▶ [Exercise objective]
Your copy should match the records below word for word and contain no pictures.

BEGIN Data extracts

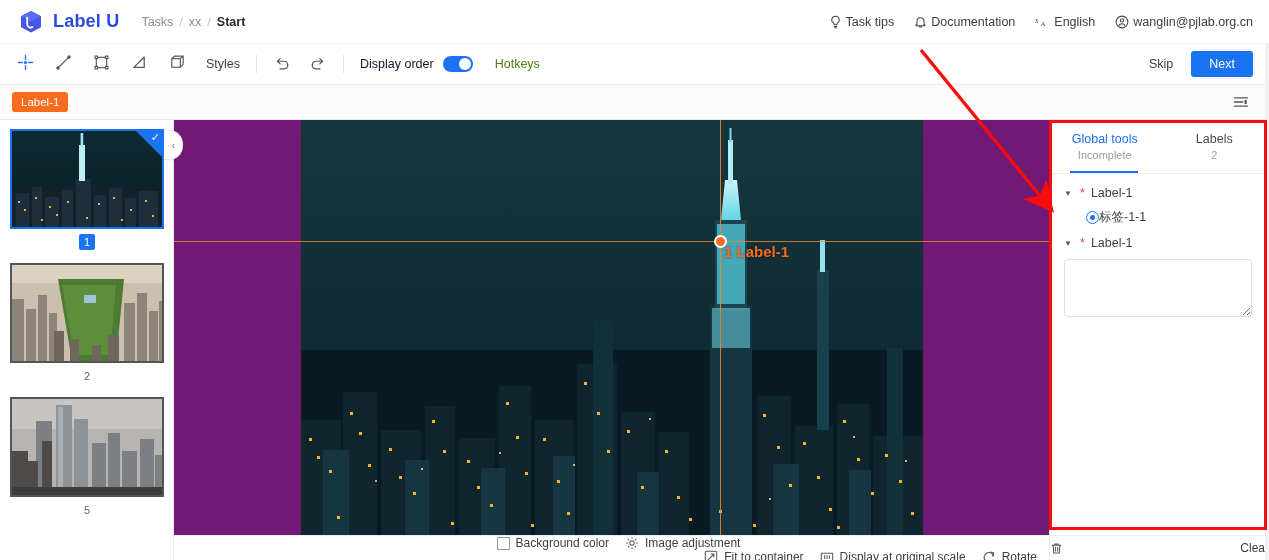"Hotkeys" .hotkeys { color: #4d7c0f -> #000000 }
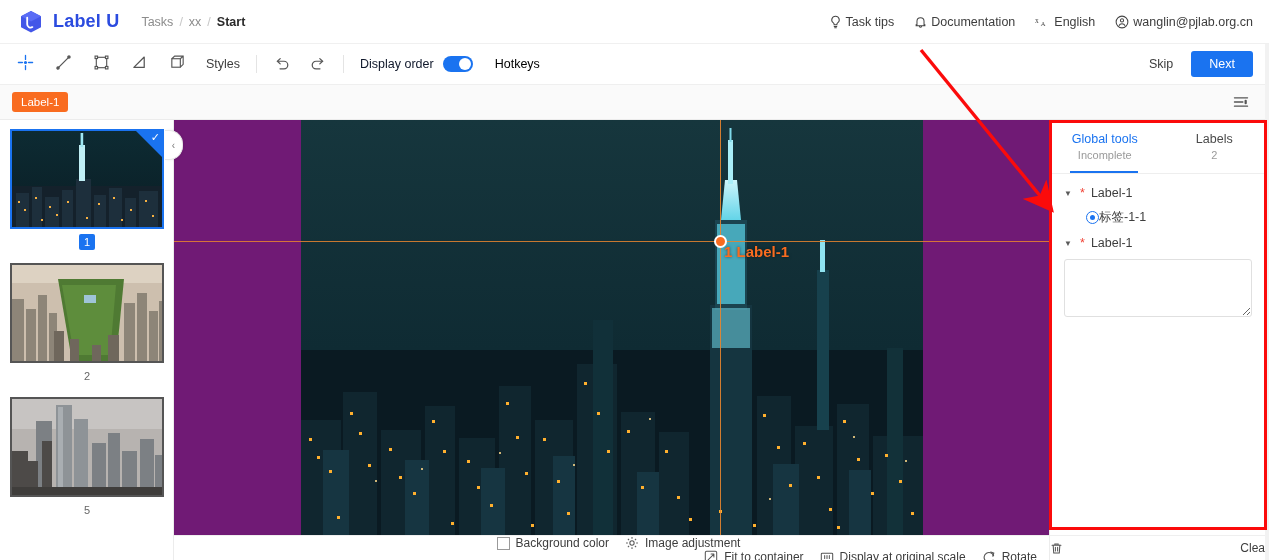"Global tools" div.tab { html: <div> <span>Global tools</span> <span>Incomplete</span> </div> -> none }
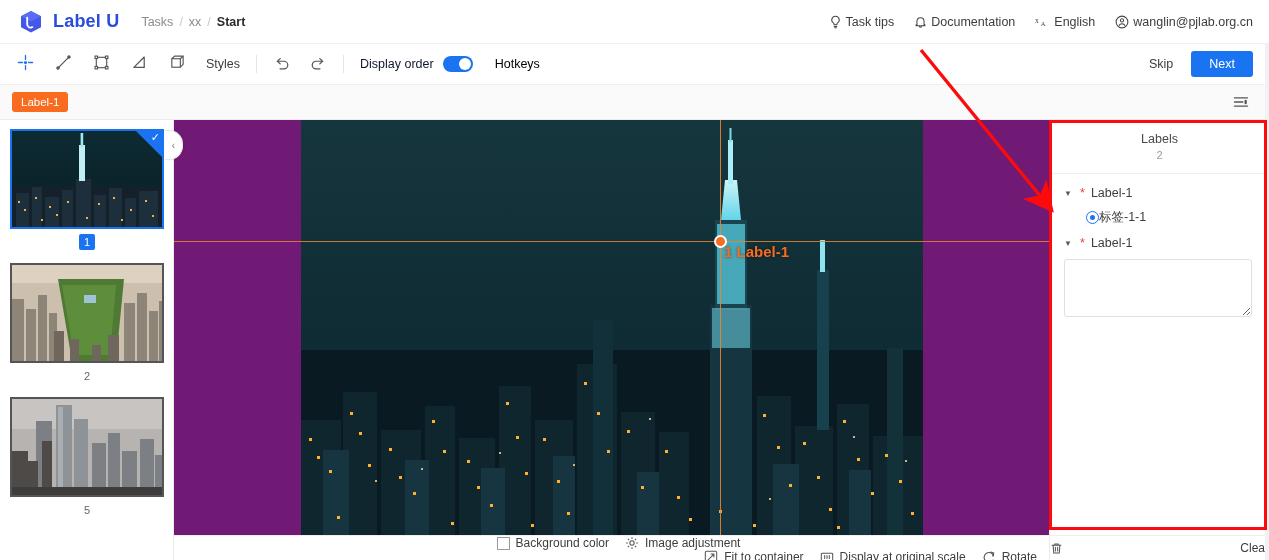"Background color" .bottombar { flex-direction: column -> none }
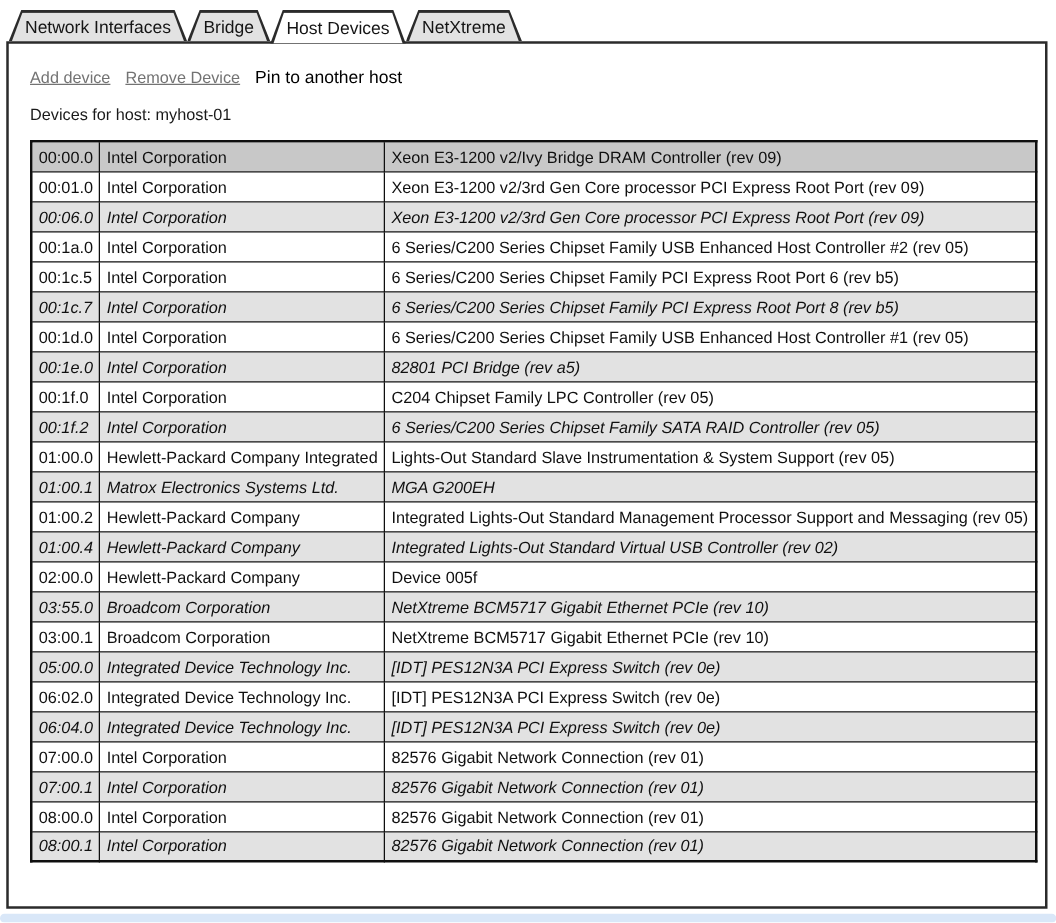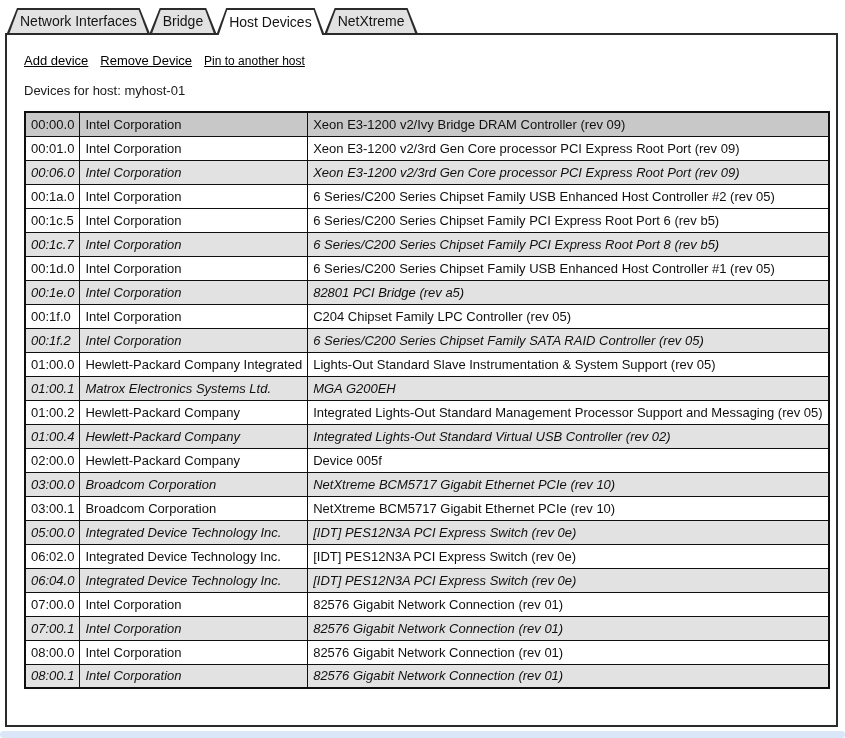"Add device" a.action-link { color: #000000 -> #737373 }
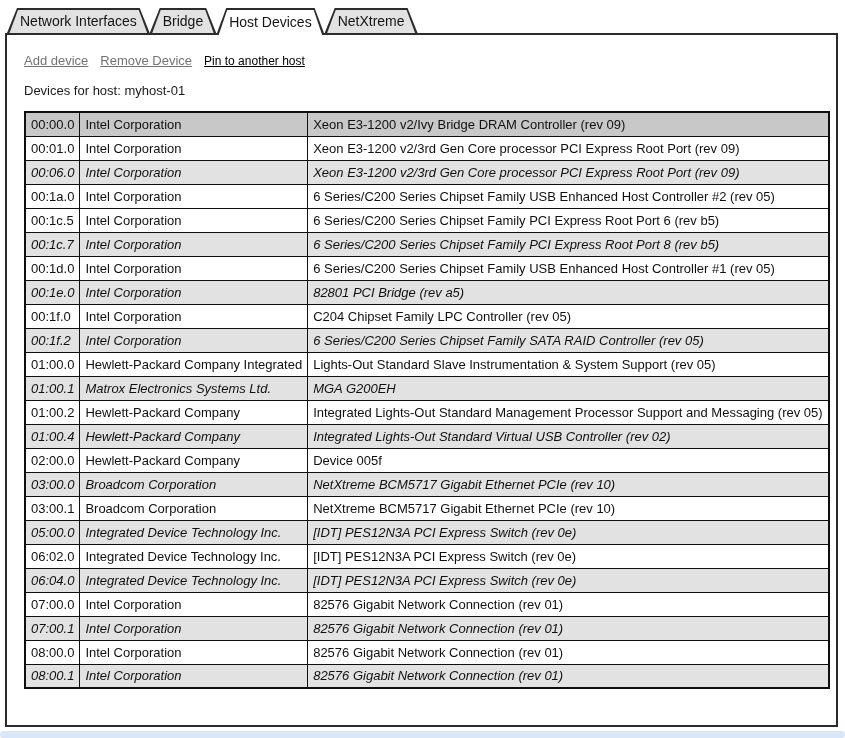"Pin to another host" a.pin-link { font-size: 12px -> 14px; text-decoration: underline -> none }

END Data extracts

▶ [Response]
"Hotkeys" .hotkeys { color: #4d7c0f -> #000000 }
"Global tools" div.tab { html: <div> <span>Global tools</span> <span>Incomplete</span> </div> -> none }
"Background color" .bottombar { flex-direction: column -> none }
"Add device" a.action-link { color: #000000 -> #737373 }
"Pin to another host" a.pin-link { font-size: 12px -> 14px; text-decoration: underline -> none }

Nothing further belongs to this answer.